Simone Regazzoni, Oceano. Filosofia del pianeta, Ponte alle Grazie 2022 (pp. 212, euro 16)
Coniugare l’argomentazione scientifica con la narrazione, filtrare la teoria appresa attraverso l’esperienza vissuta: l’autore è certamente fra quanti ritengono che questa sia la via per affrontare l’impensabile del disastro ambientale, ma la conversione che prospetta non è altrettanto scontata. Il dato di partenza è infatti costituito dalla constatazione che siamo “figli di un linguaggio e di un pensiero terrestri” che occorre sovvertire. Il settanta per cento della superficie terrestre è costituita da “Oceano”, non semplicemente dall’acqua, ma da un “Oceano universale” che “deve essere pensato come un tutto senza divisioni, un sistema unico al mondo che va dalla superficie agli abissi, dall’equatore ai poli e dall’inerte al vivente” e che, a differenza delle terre emerse, “resta ancora in gran parte (per l’ottanta per cento) inesplorato, non mappato, sconosciuto, senza misura, ingovernabile”, pur costituendo “il più importante fattore di controllo del clima sulla Terra.

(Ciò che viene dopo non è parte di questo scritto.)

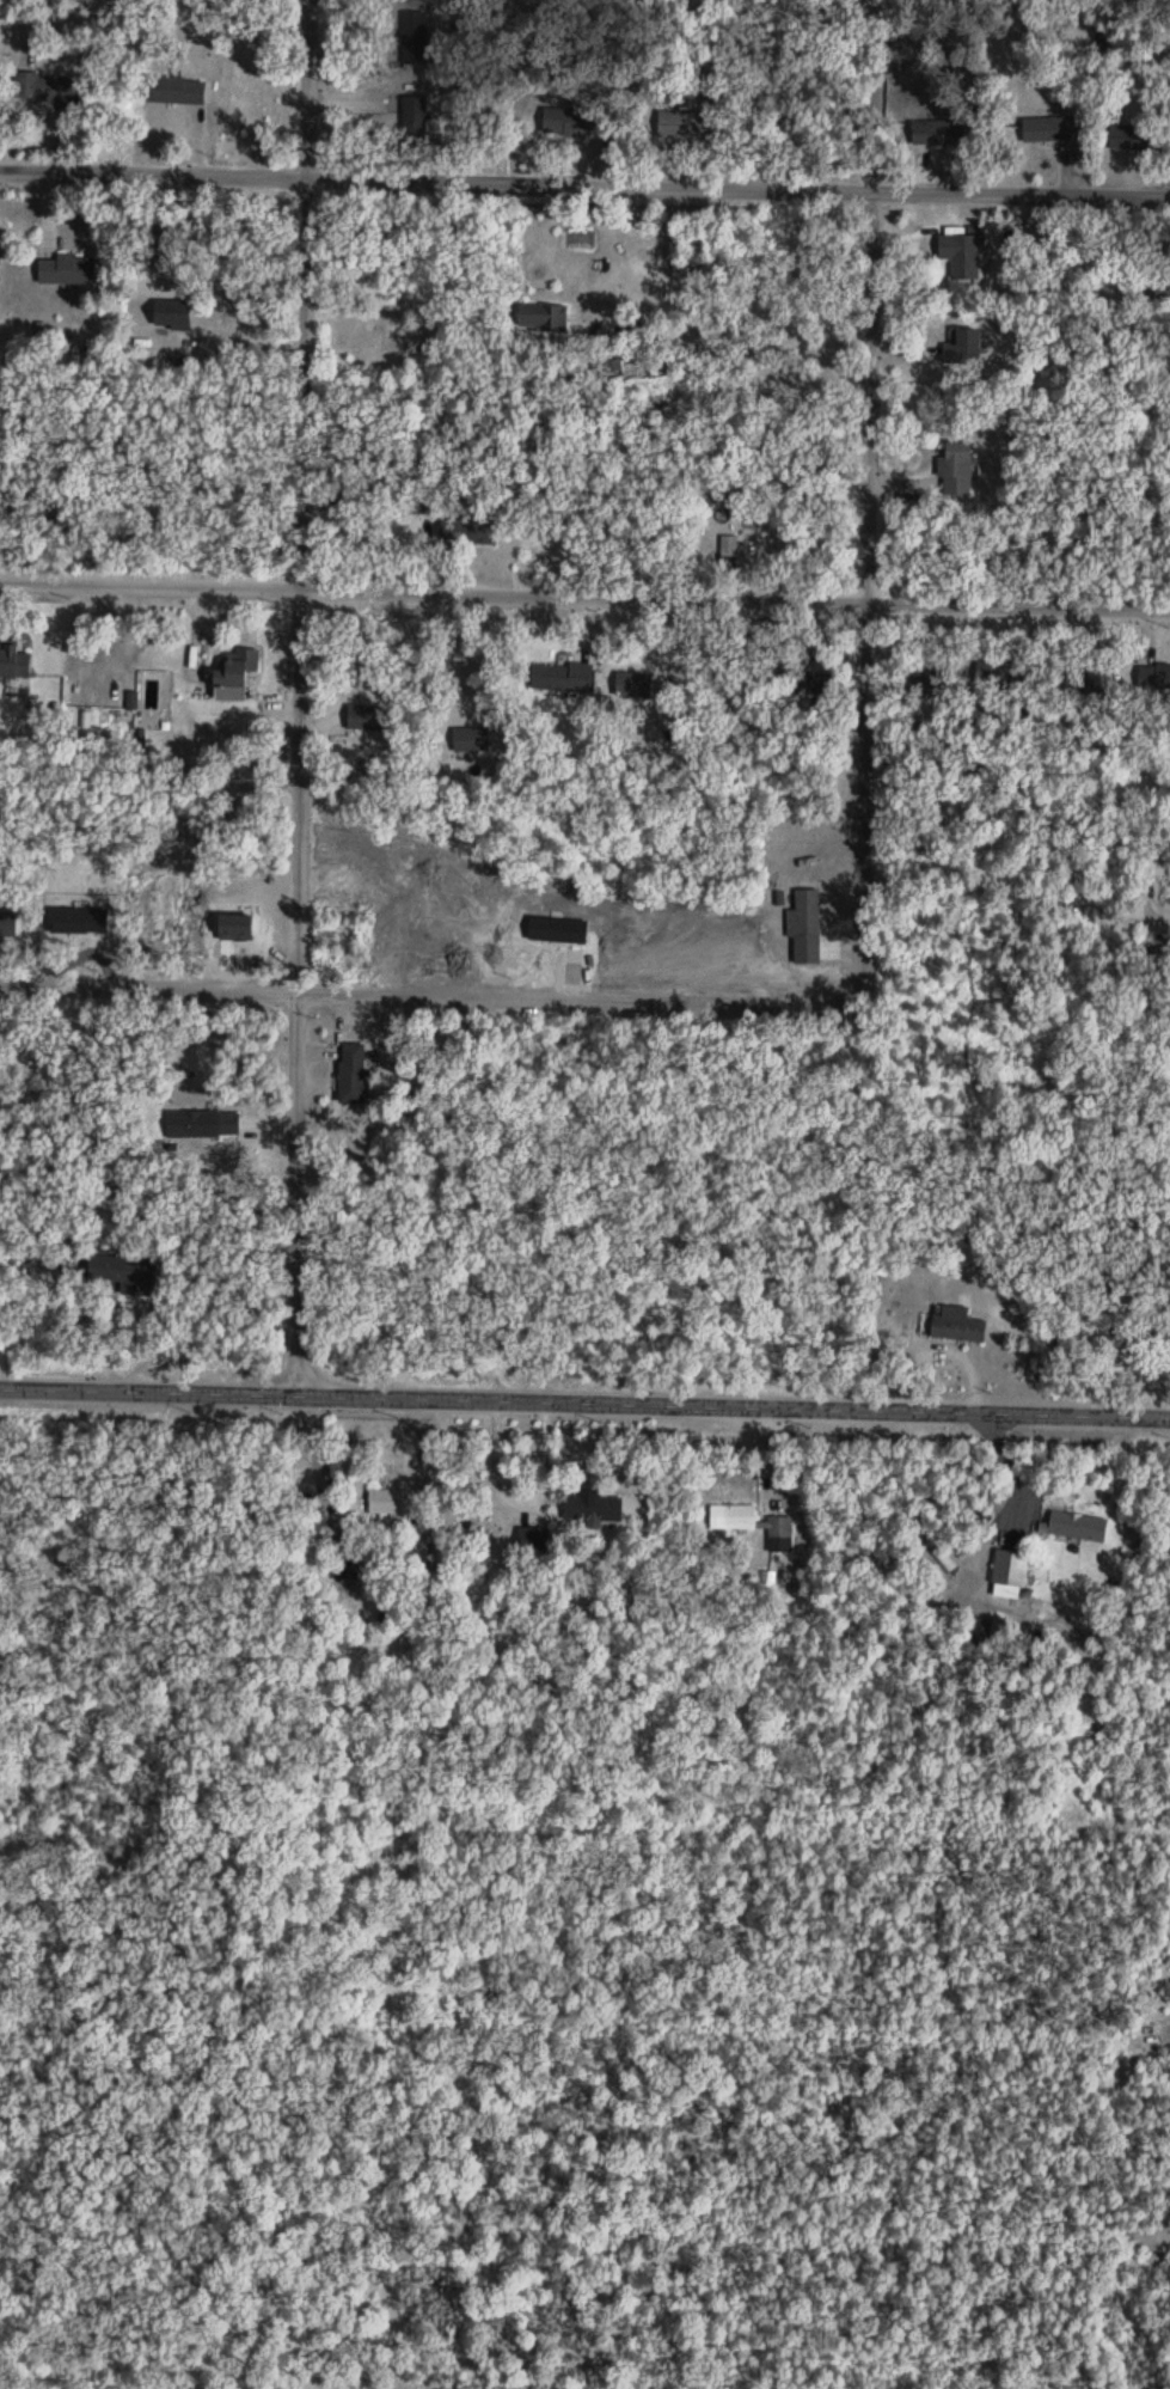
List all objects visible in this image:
building: (44, 90)
building: (175, 92)
building: (570, 124)
building: (687, 127)
building: (1050, 131)
building: (939, 134)
building: (1131, 138)
road: (584, 186)
building: (964, 256)
building: (68, 272)
building: (173, 314)
building: (543, 320)
road: (732, 322)
building: (964, 351)
building: (615, 369)
road: (868, 395)
building: (957, 473)
building: (469, 533)
building: (730, 556)
road: (585, 592)
road: (326, 651)
road: (454, 656)
building: (14, 664)
building: (234, 675)
building: (560, 680)
building: (1159, 680)
building: (924, 684)
road: (298, 697)
building: (366, 721)
building: (472, 741)
road: (865, 795)
building: (811, 932)
road: (431, 997)
building: (352, 1074)
building: (203, 1126)
building: (107, 1271)
building: (959, 1333)
road: (172, 1389)
road: (757, 1406)
road: (521, 1495)
building: (391, 1504)
building: (593, 1512)
building: (734, 1520)
building: (781, 1529)
building: (1079, 1530)
building: (1015, 1574)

E uno dei due polmoni del pianeta che produce la metà dell’ossigeno presente nell’atmosfera grazie alla fotosintesi clorofilliana operata dal fitoplancton”. Perché questo ritardo, questa falla nella conoscenza del pianeta che abitiamo? La ragione va ricercata in un atteggiamento culturale sfuggente quanto tenace, in forza del quale “Terra è il nome del nostro desiderio di fondamento, stabilità. Misurabilità razionale, identità: (…) è la costruzione di una realtà che cerca in ogni modo di proteggersi dall’elemento fluido, in divenire, di Oceano che – ecco lo scarto che permette all’autore di passare al dato di esperienza – in questo momento avvolge il mio corpo”. Per Regazzoni il mare non è solo un’idea, un dispositivo culturale. È esperienza vissuta, di persona, nel corso di un lungo soggiorno nella Polinesia francese, dove questo libro è nato, del resto, sotto buoni auspici, trovandosi l’autore a poca distanza dall’isola in cui Melville – “uno dei più grandi filosofi del pianeta Oceano” – visse per qualche tempo dopo aver lasciato la baleniera sulla quale si era imbarcato. E’ il luogo a ispirare la scrittura, a impedire che produca “una teoria filosofica su Oceano, che si rivelerebbe immediatamente l’ennesima variazione di un pensiero basato sulla terraferma”. Il capovolgimento di prospettiva che propugna in queste pagine – pur dense di rimandi alla filosofia antica e alle culture extraeuropee nonché di confronti puntuali con il pensiero occidentale contemporaneo –, Regazzoni l’ha vissuto in presa diretta: “Pensare qui è vivere e provare la natura oceanica nell’esperienza percettiva del mio corpo carnale (…) Ecco l’unica filosofia possibile della natura oggi possibile, ai miei occhi nell’unità carnale di uomo-natura”, la natura intesa, sulla scorta dei Greci, come “la generazione e il divenire vitale del tutto a livello cosmico di cui i viventi umani sono parte, al di là di qualsiasi idea di natura come sfera autonoma, al di là di qualsiasi opposizione tra natura e cultura, viventi umani e non umani”.
Occorre attraversare le pagine che seguono a queste dichiarazioni per lasciarsi alle spalle la sensazione di una petizione di principio di sapore vitalistico e cogliere invece l’indicazione di fondo: non c’è modo di rapportarsi alla situazione attuale del pianeta se non si impara a “(ripensarlo) in una dimensione di flusso e divenire al di là del binarismo gerarchico terra-mare”, al di là dell’illusione che Terra sia un pianeta nostro, separato da quello alieno di Oceano.
“Siamo convinti di vivere sulla Terra, mentre in realtà viviamo letteralmente immersi in un guscio d’acqua in continuo divenire e costante trasformazione. (…) siamo immersi in questo guscio e allo stesso tempo il guscio d’acqua è in noi, siamo noi, composti della stessa acqua dell’Oceano”.
Questo testo compare anche nel sito della nuova libreria Rinascita di Brescia, alle cui attività culturali Carlo Simoni collabora.